The menopause is a natural transition in a woman’s life, which on average affects women aged 51, although symptoms could start much sooner and can last years. It is, therefore, no wonder why an increasing number of organisations are recognising the need to implement menopause support, as approximately 4.3 million women aged between 45 – 60 are employed in the UK, forming part of the nation’s fastest growing group of workers.
Menopause has remained a taboo topic in business for many years, as women have been reluctant to admit they are struggling through fears of being deemed unfit for their role. However, as women nowadays continue to work longer and take on more senior roles, it is time for businesses take note of the challenges their female employees are facing and offer additional support to retain their talent and maintain performance efficiencies.

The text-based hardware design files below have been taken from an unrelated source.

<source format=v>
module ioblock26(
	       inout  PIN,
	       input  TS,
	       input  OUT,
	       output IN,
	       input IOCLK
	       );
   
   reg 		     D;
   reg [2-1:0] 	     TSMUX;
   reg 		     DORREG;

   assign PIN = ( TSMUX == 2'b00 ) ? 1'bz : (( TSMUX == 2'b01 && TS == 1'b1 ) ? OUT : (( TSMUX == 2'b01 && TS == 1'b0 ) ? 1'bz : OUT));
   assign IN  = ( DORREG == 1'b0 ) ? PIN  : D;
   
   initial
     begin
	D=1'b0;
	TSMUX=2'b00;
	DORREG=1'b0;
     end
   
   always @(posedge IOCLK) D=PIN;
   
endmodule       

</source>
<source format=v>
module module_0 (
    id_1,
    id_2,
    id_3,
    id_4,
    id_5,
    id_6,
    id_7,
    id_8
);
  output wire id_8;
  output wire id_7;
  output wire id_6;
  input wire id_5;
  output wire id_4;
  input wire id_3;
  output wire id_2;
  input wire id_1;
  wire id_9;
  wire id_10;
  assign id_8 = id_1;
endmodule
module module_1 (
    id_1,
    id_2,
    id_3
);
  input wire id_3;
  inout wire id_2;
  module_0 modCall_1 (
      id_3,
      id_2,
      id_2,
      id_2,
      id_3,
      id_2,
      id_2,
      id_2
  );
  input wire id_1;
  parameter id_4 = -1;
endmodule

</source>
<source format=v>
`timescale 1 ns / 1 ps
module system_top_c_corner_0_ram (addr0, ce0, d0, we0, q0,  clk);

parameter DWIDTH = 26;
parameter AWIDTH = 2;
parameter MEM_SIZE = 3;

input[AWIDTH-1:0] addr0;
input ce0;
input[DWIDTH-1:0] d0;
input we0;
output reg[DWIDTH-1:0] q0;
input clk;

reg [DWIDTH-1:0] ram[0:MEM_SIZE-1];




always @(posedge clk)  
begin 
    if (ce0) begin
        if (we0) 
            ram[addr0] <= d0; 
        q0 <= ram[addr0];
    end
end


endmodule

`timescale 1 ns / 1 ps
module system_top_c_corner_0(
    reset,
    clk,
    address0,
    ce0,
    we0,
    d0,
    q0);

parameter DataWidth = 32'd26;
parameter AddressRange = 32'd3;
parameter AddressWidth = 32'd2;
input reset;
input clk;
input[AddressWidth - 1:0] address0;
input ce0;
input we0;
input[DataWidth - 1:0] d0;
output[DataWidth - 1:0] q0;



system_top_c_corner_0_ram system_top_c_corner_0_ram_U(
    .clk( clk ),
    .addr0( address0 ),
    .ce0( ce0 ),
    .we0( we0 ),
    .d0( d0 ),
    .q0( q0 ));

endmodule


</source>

Is it a legal requirement?
Whilst businesses are not legally obliged to offer menopause support, an increasing number of discrimination cases are citing menopause, so it is unsurprising why the subject is gaining traction and the support of widely recognised HR bodies. So long as women continue to suffer in silence, organisations may unknowingly be creating a discriminatory culture against middle aged women, therefore, it is important for businesses to identify ways in which they can break down the barriers to discussion around menopause.
How does the menopause affect work life?
A recent survey named ‘Menopause in the Workplace and the TUC’ revealed that aside from the commonly known symptom of hot flushes, the following were also noted as having a significant effect on menopausal women at work:
- Fatigue and insomnia
- Difficulty focusing or concentrating
- Anxiety and worry
- Memory recall
How can we support menopausal employees?
There are various ways businesses can support employees going through the menopause but one of the key recommendations is to create an open and assuring environment where individuals can choose to talk about their situation without judgement, or fear of losing their job.

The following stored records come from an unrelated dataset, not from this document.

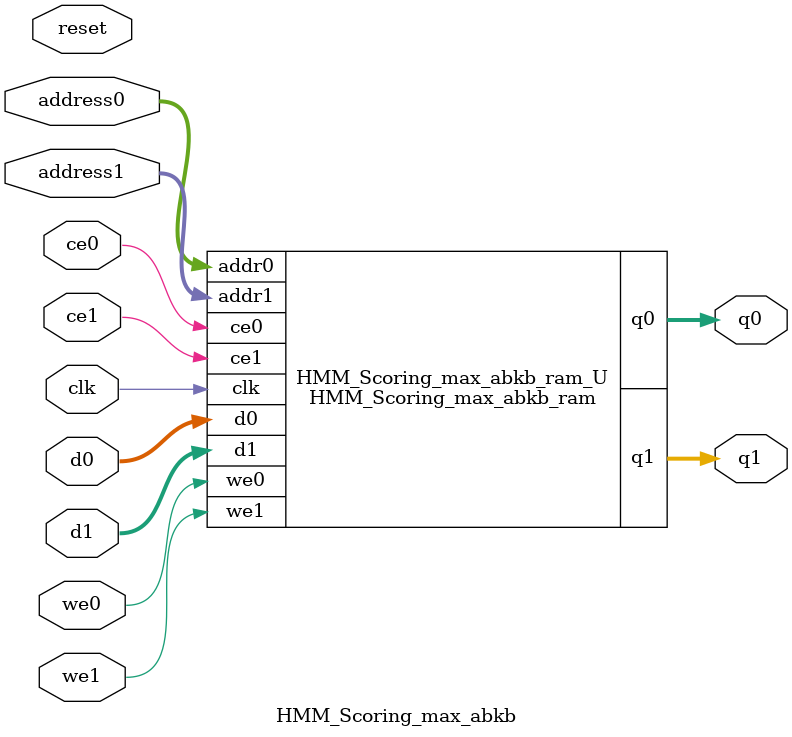
<source format=v>
`timescale 1 ns / 1 ps
module HMM_Scoring_max_abkb_ram (addr0, ce0, d0, we0, q0, addr1, ce1, d1, we1, q1,  clk);

parameter DWIDTH = 32;
parameter AWIDTH = 2;
parameter MEM_SIZE = 3;

input[AWIDTH-1:0] addr0;
input ce0;
input[DWIDTH-1:0] d0;
input we0;
output reg[DWIDTH-1:0] q0;
input[AWIDTH-1:0] addr1;
input ce1;
input[DWIDTH-1:0] d1;
input we1;
output reg[DWIDTH-1:0] q1;
input clk;

(* ram_style = "block" *)reg [DWIDTH-1:0] ram[0:MEM_SIZE-1];




always @(posedge clk)  
begin 
    if (ce0) 
    begin
        if (we0) 
        begin 
            ram[addr0] <= d0; 
        end 
        q0 <= ram[addr0];
    end
end


always @(posedge clk)  
begin 
    if (ce1) 
    begin
        if (we1) 
        begin 
            ram[addr1] <= d1; 
        end 
        q1 <= ram[addr1];
    end
end


endmodule

`timescale 1 ns / 1 ps
module HMM_Scoring_max_abkb(
    reset,
    clk,
    address0,
    ce0,
    we0,
    d0,
    q0,
    address1,
    ce1,
    we1,
    d1,
    q1);

parameter DataWidth = 32'd32;
parameter AddressRange = 32'd3;
parameter AddressWidth = 32'd2;
input reset;
input clk;
input[AddressWidth - 1:0] address0;
input ce0;
input we0;
input[DataWidth - 1:0] d0;
output[DataWidth - 1:0] q0;
input[AddressWidth - 1:0] address1;
input ce1;
input we1;
input[DataWidth - 1:0] d1;
output[DataWidth - 1:0] q1;



HMM_Scoring_max_abkb_ram HMM_Scoring_max_abkb_ram_U(
    .clk( clk ),
    .addr0( address0 ),
    .ce0( ce0 ),
    .we0( we0 ),
    .d0( d0 ),
    .q0( q0 ),
    .addr1( address1 ),
    .ce1( ce1 ),
    .we1( we1 ),
    .d1( d1 ),
    .q1( q1 ));

endmodule


</source>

Other ways to help include:
- Educating managers and staff about the menopause through reliable up-to-date information.
- Creating an accessible, well publicised policy or guidance for colleagues and line management.
- Considering reasonable adjustments for employees who are struggling with menopausal symptoms. This could include, offering flexible working hours, enabling them to take additional breaks throughout the day and perhaps (job permitting) allowing them to work from home.
What’s in it for us?
Not only do employers have a duty of care to their employees but there are also some very compelling commercial benefits to offering menopause support, which some organisations now rely on as part of their employee attraction strategy. These include greater retention rates, enhanced performance, and better employee morale.
Moreover, many suggest that the menopause is directly linked to the Gender Pay Gap, as it often occurs right at the stage in a woman’s career, when they have less familial responsibilities, so they can take on more senior positions. Therefore, not only can a coherent menopause policy boost overall performance efficiency, but it can also lead to wider long-term benefits for the business.